Without spoiling how The Shimmer plays into this, the main theme of the movie is humanity’s predilection to annihilate itself – both in the fact that our cells are designed to die someday, but also in how people often commit acts of self-destruction.
For instance, Lena is guilt-ridden for having an affair with a colleague (David Gyasi) during the long periods where Kane was away from her because of work. The biologist fears the affair drove her soldier husband into taking part in his expedition into The Shimmer, which was essentially a suicide mission.
Ventress, the psychologist and leader of the group, basically lays out the thesis of the movie during this interaction with Lena:
Lena: Why did my husband volunteer for a suicide mission?
Ventress: Is that what you think we’re doing? Committing suicide?
Lena: You must have profiled him. You must have assessed him. He must have said something.
Ventress: So you’re asking me as a psychologist?
Lena: Yeah.
Ventress: Then, as a psychologist, I think you’re confusing suicide with self-destruction. Almost none of us commit suicide, and almost all of us self-destruct. In some way, in some part of our lives. We drink, or we smoke, we destabilise the good job… and a happy marriage. But these aren’t decisions, they’re… they’re impulses. In fact, you’re probably better equipped to explain this than I am.
Lena: What does that mean?
Ventress: You’re a biologist. Isn’t the self-destruction coded into us? Programmed into each cell?
Obviously, a movie properly grappling with ideas such as these is not only going to be intellectual, but also gloomy and sombre – something which seems to have caused Garland a major issue when it came to distributing the film.
Though Annihilation sounds wildly commercial on paper, it has a tone and vibe that – while destined to attract a cult devout following – could alienate a portion of its audience.
It’s this that reportedly turned off the owner of Skydance, one of Annihilation’s production companies, David Ellison (Geostorm, Terminator Genisys), who is said to have found the movie “too intellectual” and “too complicated”.
According to The Hollywood Reporter, sources claim that Ellison wanted Garland to make changes so that the movie could potentially appeal to a wider audience. These reportedly include making Portman’s character more likeable (thus defeating the big theme of the film) and also “tweaking the ending”, perhaps to make it less dark and enigmatic (and thus, less interesting).
The outlet, however, also states that Ellison did not have final cut on the project – with Annihilation’s producer Scott Rudin siding with Garland, meaning no alterations were made.
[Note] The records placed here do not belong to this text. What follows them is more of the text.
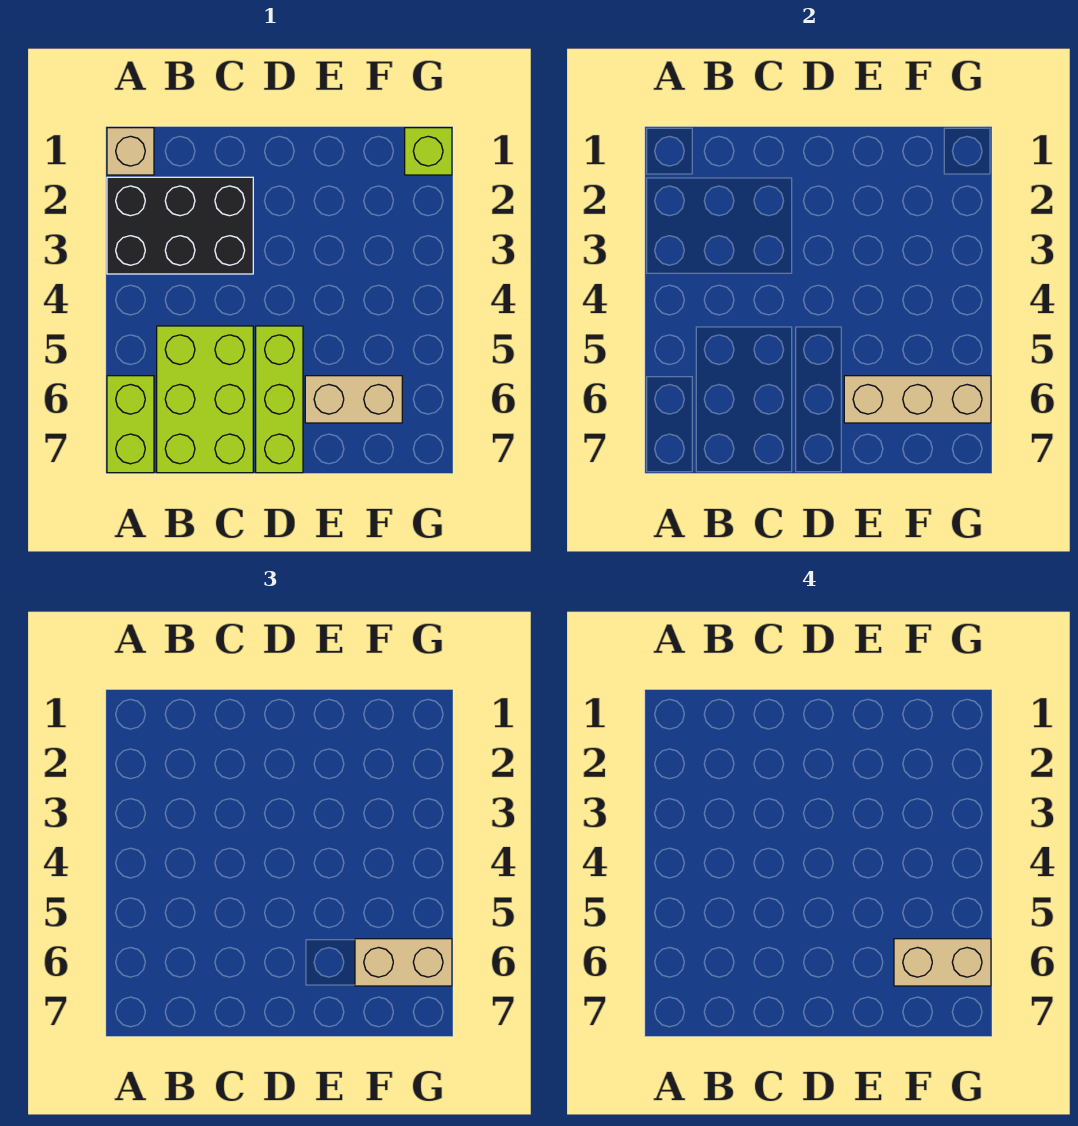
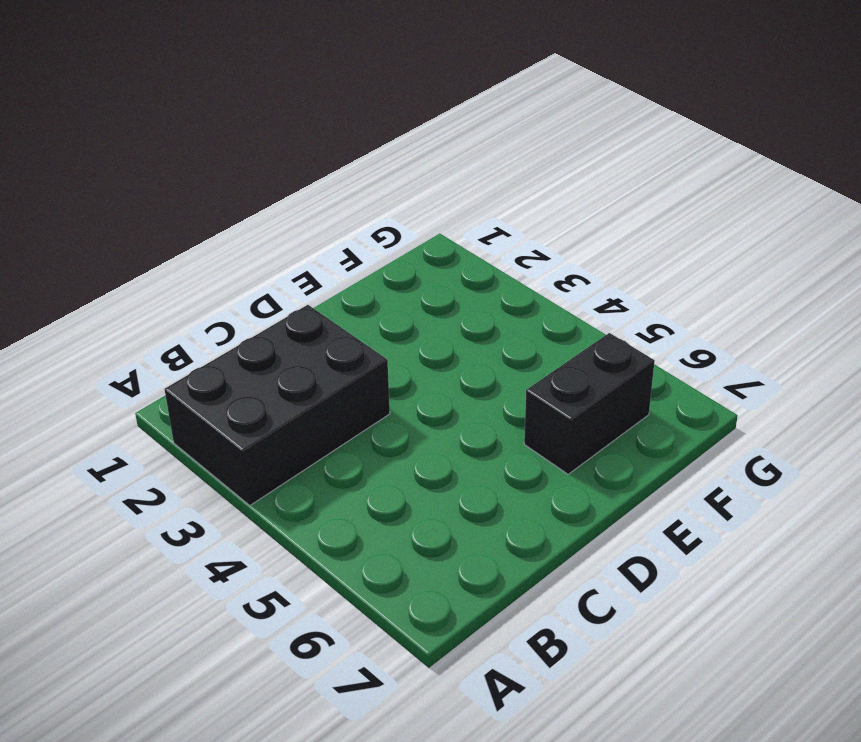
black 1x2 brick [524,333,655,474] -> tan 1x2 brick [305,376,402,423]
none -> tan 1x1 brick [107,128,154,175]
none -> lime 1x2 brick [107,376,154,473]

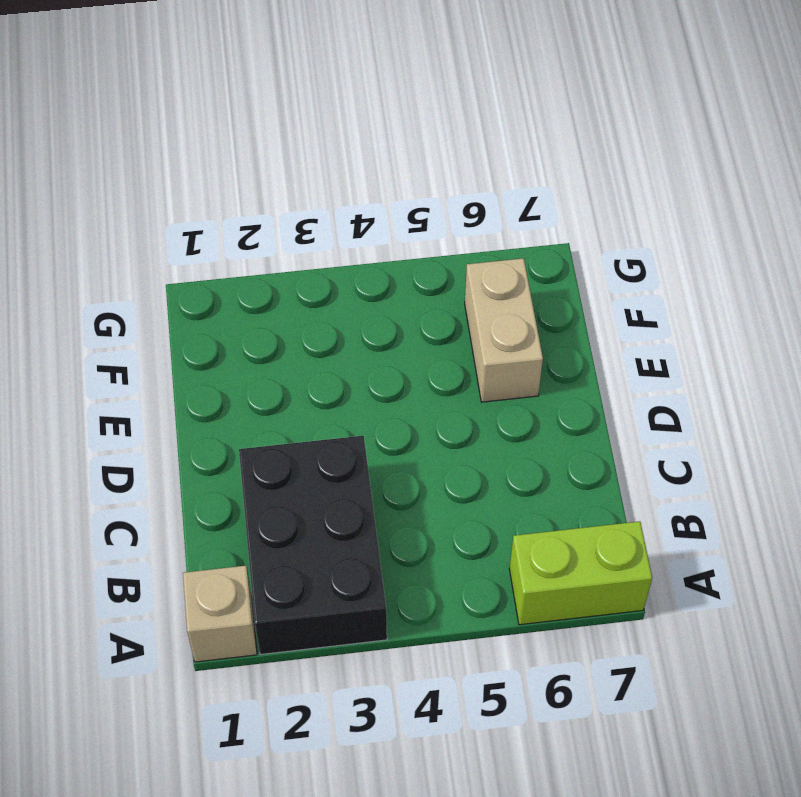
none -> lime 2x3 brick [157,326,253,473]
none -> lime 1x3 brick [256,326,303,473]

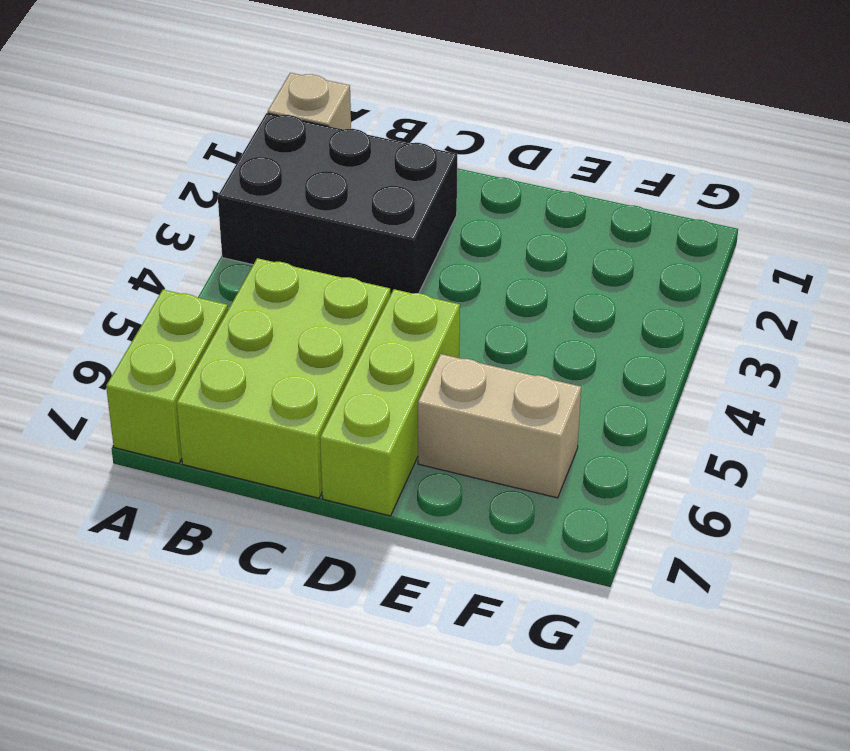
none -> lime 1x1 brick [405,128,452,175]
none -> tan 1x3 brick [844,376,991,423]

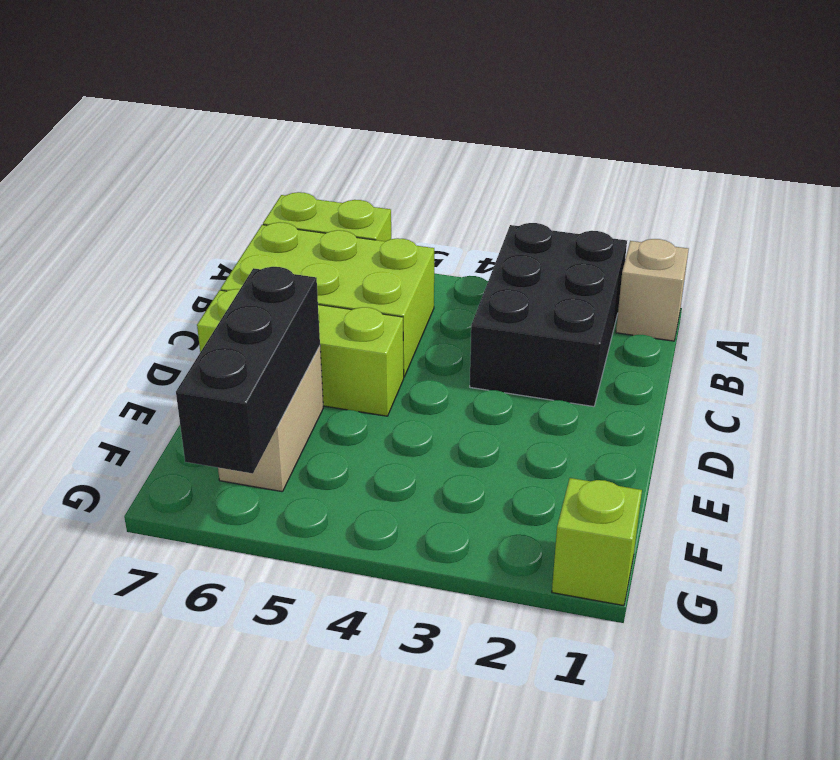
black 1x3 brick [176,267,320,474] -> tan 1x3 brick [844,376,991,423]
none -> tan 1x2 brick [355,939,452,986]
none -> tan 1x2 brick [894,939,991,986]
The alleged disagreement though seemed to effect the movie’s distribution, with distributor Paramount then believing that the whole endeavour had “certain box office ceilings”.
As such, they sold the international rights of Annihilation to Netflix, which was why it did not get the cinema release in the UK that it deserved and that Garland wanted – “We made the film for cinema,” the filmmaker said.
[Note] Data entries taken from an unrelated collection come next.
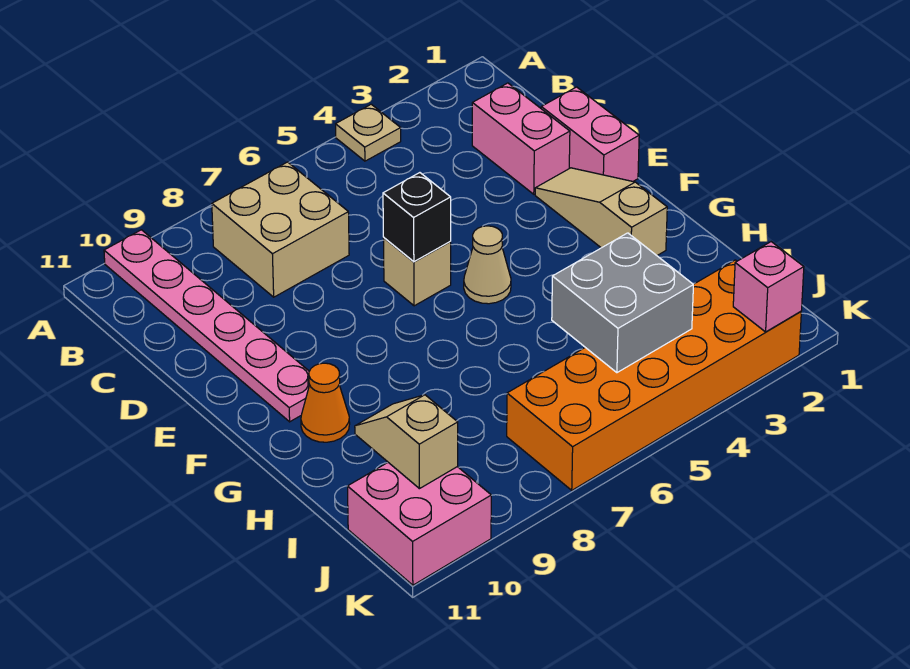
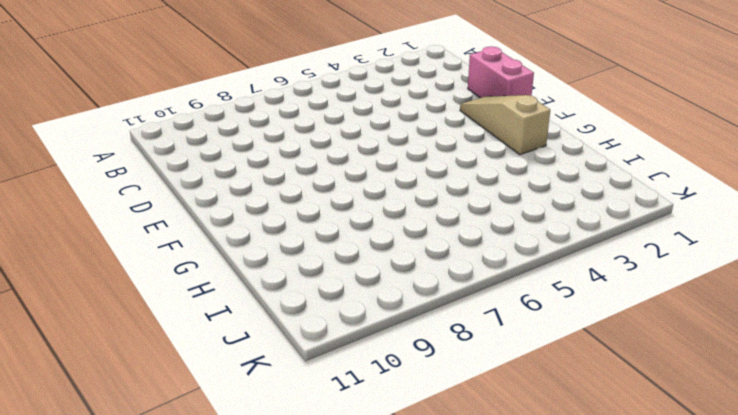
none -> tan 1x1 plate [336,104,401,161]
none -> pink 1x6 plate [104,230,310,422]
none -> tan 2x2 brick [212,162,349,297]

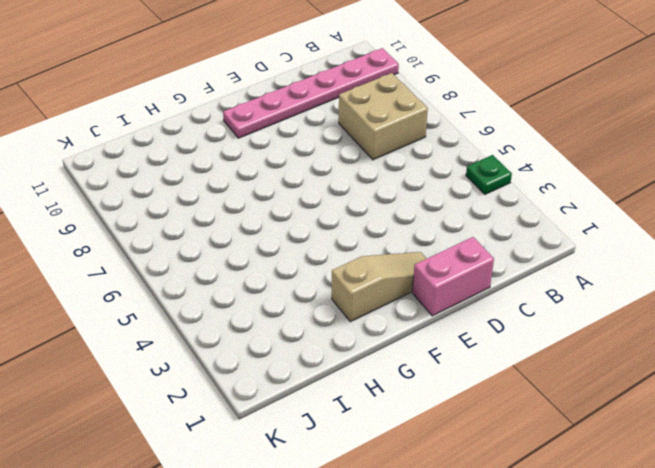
green 1x1 plate [466,155,512,194] -> tan 1x1 plate [336,104,401,161]
none -> pink 1x2 brick [472,83,570,194]
none -> tan 1x1 brick [383,238,451,306]
none -> tan 1x1 cone [464,226,511,304]

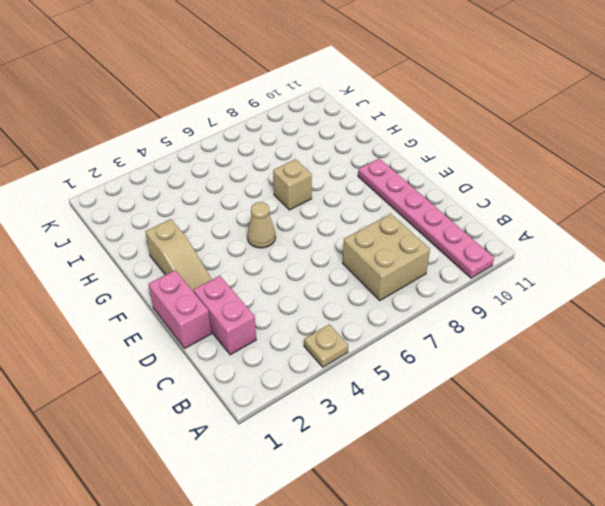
tan 1x1 brick [273,159,312,210] -> tan 1x1 brick moved to [383,238,451,306]
none -> orange 1x1 cone [301,363,350,442]
none -> orange 2x6 brick [507,260,801,490]
none -> pink 2x2 brick [347,463,491,585]

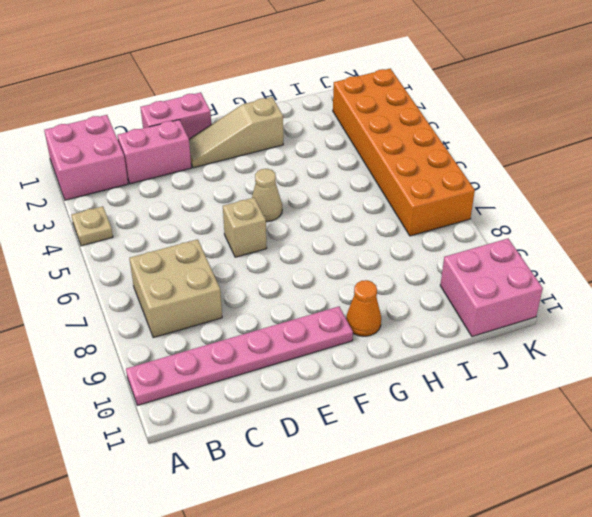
pink 2x2 brick [44,115,128,200] -> none
none -> black 1x1 brick [383,173,451,262]
none -> grey 2x2 brick [552,233,693,373]
none -> tan 1x2 slope [355,395,458,489]

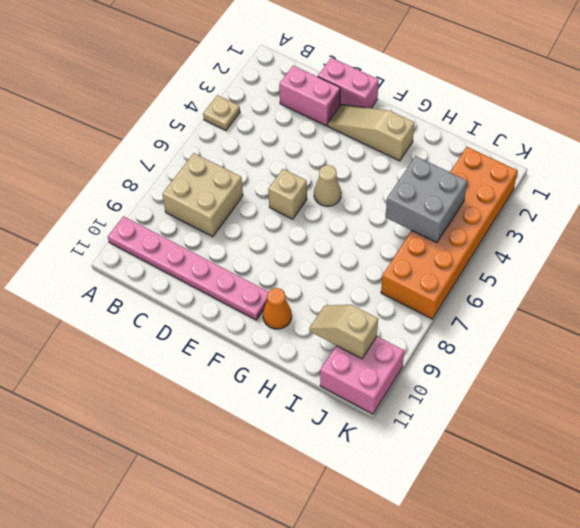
none -> black 1x1 brick [383,173,451,262]
none -> pink 1x1 brick [733,242,804,332]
This, as well as Garland’s divergence from the source material, is probably a factor as to why we also didn’t get adaptations of the Annihilation novel’s sequels: Authority and Acceptance.
The Netflix deal does have its benefits though. The movie has always been available to stream in the UK, which is great because Annihilation is one of those cool cult films with one foot in the mainstream and one foot in the arthouse that rewards multiple viewings – getting better with each one.
Annihilation is streaming on Netflix right now.